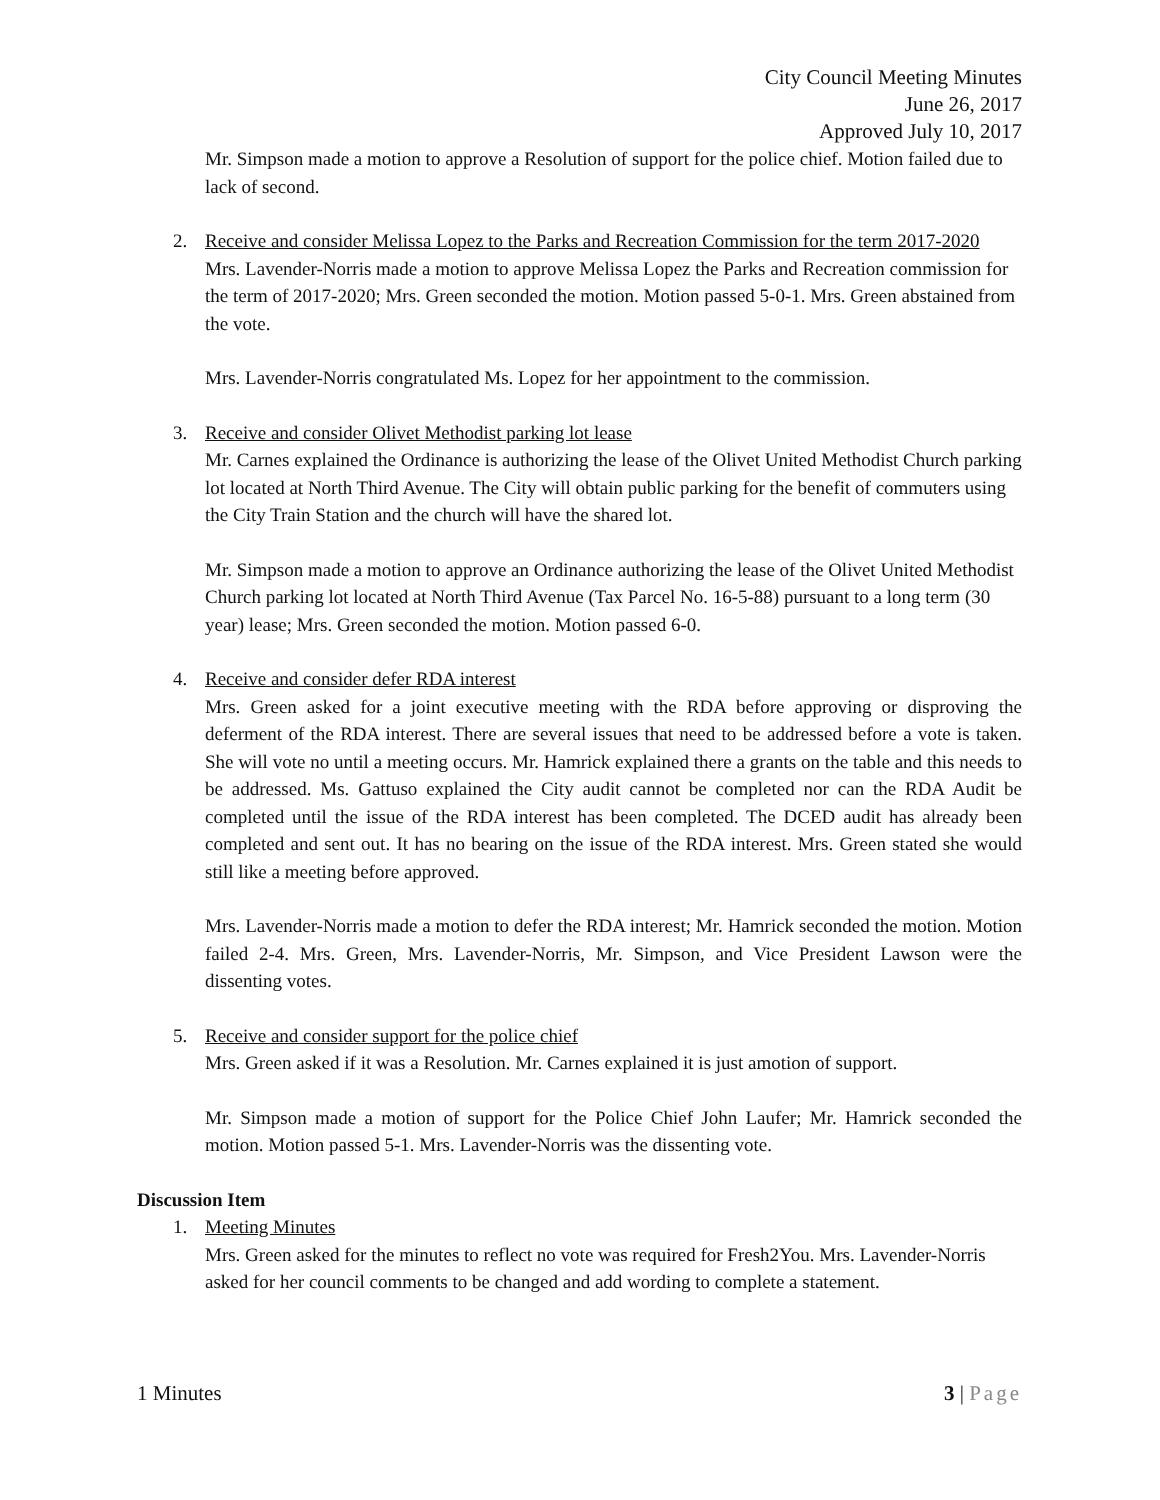City Council Meeting Minutes
June 26, 2017
Approved July 10, 2017
Mr. Simpson made a motion to approve a Resolution of support for the police chief. Motion failed due to lack of second.
2. Receive and consider Melissa Lopez to the Parks and Recreation Commission for the term 2017-2020
Mrs. Lavender-Norris made a motion to approve Melissa Lopez the Parks and Recreation commission for the term of 2017-2020; Mrs. Green seconded the motion. Motion passed 5-0-1. Mrs. Green abstained from the vote.
Mrs. Lavender-Norris congratulated Ms. Lopez for her appointment to the commission.
3. Receive and consider Olivet Methodist parking lot lease
Mr. Carnes explained the Ordinance is authorizing the lease of the Olivet United Methodist Church parking lot located at North Third Avenue. The City will obtain public parking for the benefit of commuters using the City Train Station and the church will have the shared lot.
Mr. Simpson made a motion to approve an Ordinance authorizing the lease of the Olivet United Methodist Church parking lot located at North Third Avenue (Tax Parcel No. 16-5-88) pursuant to a long term (30 year) lease; Mrs. Green seconded the motion. Motion passed 6-0.
4. Receive and consider defer RDA interest
Mrs. Green asked for a joint executive meeting with the RDA before approving or disproving the deferment of the RDA interest. There are several issues that need to be addressed before a vote is taken. She will vote no until a meeting occurs. Mr. Hamrick explained there a grants on the table and this needs to be addressed. Ms. Gattuso explained the City audit cannot be completed nor can the RDA Audit be completed until the issue of the RDA interest has been completed. The DCED audit has already been completed and sent out. It has no bearing on the issue of the RDA interest. Mrs. Green stated she would still like a meeting before approved.
Mrs. Lavender-Norris made a motion to defer the RDA interest; Mr. Hamrick seconded the motion. Motion failed 2-4. Mrs. Green, Mrs. Lavender-Norris, Mr. Simpson, and Vice President Lawson were the dissenting votes.
5. Receive and consider support for the police chief
Mrs. Green asked if it was a Resolution. Mr. Carnes explained it is just amotion of support.
Mr. Simpson made a motion of support for the Police Chief John Laufer; Mr. Hamrick seconded the motion. Motion passed 5-1. Mrs. Lavender-Norris was the dissenting vote.
Discussion Item
1. Meeting Minutes
Mrs. Green asked for the minutes to reflect no vote was required for Fresh2You. Mrs. Lavender-Norris asked for her council comments to be changed and add wording to complete a statement.
1 Minutes 3 | Page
+ + + + +
• _What the task asks_:
Give again, exactly, every line from the one holding "1. Meeting Minutes" to the last line of the data.

• _Problem solution_:
1. Meeting Minutes
Mrs. Green asked for the minutes to reflect no vote was required for Fresh2You. Mrs. Lavender-Norris asked for her council comments to be changed and add wording to complete a statement.
1 Minutes 3 | Page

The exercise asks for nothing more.